#### Exercise objective:
Identify every line in the records below that contains the word "voor", and copy each of those lines.

#### Dataset entries:
___

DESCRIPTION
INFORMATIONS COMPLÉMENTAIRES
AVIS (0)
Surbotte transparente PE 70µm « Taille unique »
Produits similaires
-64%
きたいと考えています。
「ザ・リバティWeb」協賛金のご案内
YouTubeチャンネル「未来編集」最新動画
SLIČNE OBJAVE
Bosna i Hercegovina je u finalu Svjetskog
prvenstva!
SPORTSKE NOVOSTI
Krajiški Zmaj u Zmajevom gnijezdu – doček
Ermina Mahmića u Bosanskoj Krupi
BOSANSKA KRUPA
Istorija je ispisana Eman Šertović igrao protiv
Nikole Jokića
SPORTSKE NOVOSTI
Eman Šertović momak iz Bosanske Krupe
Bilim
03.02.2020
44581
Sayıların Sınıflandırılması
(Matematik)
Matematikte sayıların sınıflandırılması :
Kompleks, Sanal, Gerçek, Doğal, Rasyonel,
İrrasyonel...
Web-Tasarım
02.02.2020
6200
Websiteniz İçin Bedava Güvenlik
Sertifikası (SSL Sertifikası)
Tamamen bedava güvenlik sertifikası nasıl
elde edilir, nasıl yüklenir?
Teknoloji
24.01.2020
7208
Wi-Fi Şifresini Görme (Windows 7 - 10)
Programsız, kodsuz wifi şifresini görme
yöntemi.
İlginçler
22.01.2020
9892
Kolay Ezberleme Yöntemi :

___

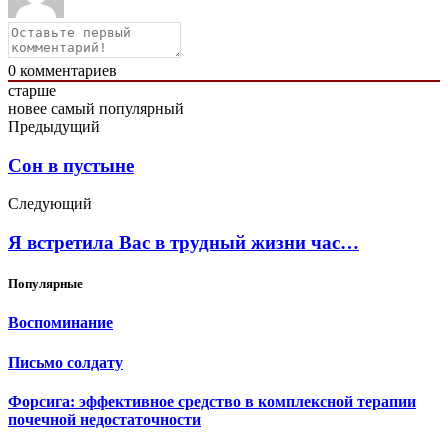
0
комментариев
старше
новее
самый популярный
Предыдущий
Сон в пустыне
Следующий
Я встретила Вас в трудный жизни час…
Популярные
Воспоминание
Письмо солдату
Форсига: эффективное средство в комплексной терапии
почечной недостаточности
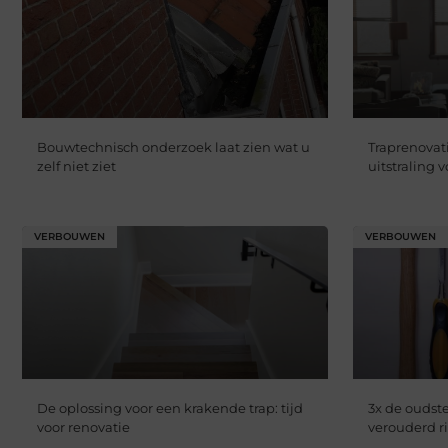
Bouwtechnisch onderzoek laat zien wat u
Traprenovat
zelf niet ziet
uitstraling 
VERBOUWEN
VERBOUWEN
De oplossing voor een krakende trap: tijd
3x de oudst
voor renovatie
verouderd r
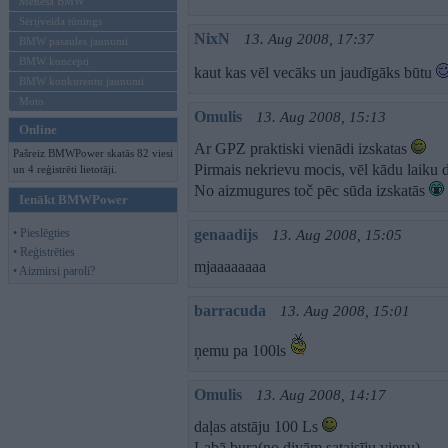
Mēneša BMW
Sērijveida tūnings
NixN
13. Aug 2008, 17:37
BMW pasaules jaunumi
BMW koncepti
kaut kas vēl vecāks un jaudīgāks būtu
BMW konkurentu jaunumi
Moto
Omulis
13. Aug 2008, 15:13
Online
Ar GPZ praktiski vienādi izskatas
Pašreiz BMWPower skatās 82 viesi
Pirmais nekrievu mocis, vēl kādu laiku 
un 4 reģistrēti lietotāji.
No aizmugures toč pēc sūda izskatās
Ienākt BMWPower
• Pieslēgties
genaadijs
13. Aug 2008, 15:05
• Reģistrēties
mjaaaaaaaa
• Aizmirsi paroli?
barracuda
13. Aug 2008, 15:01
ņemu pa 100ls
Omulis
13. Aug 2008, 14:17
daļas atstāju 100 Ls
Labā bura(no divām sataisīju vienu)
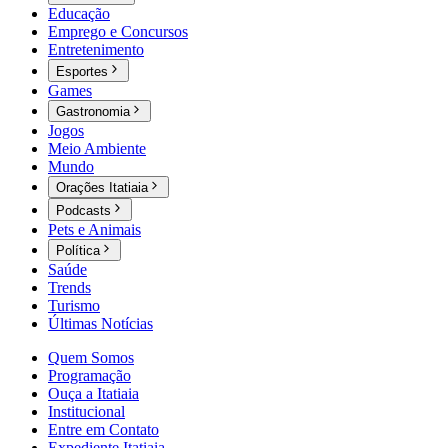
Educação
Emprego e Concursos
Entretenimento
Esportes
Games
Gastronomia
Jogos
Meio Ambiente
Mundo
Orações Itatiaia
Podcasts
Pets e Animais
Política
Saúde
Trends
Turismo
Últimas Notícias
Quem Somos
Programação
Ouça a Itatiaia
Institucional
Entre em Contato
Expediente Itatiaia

___

#### Result of this task:
De oplossing voor een krakende trap: tijd
voor renovatie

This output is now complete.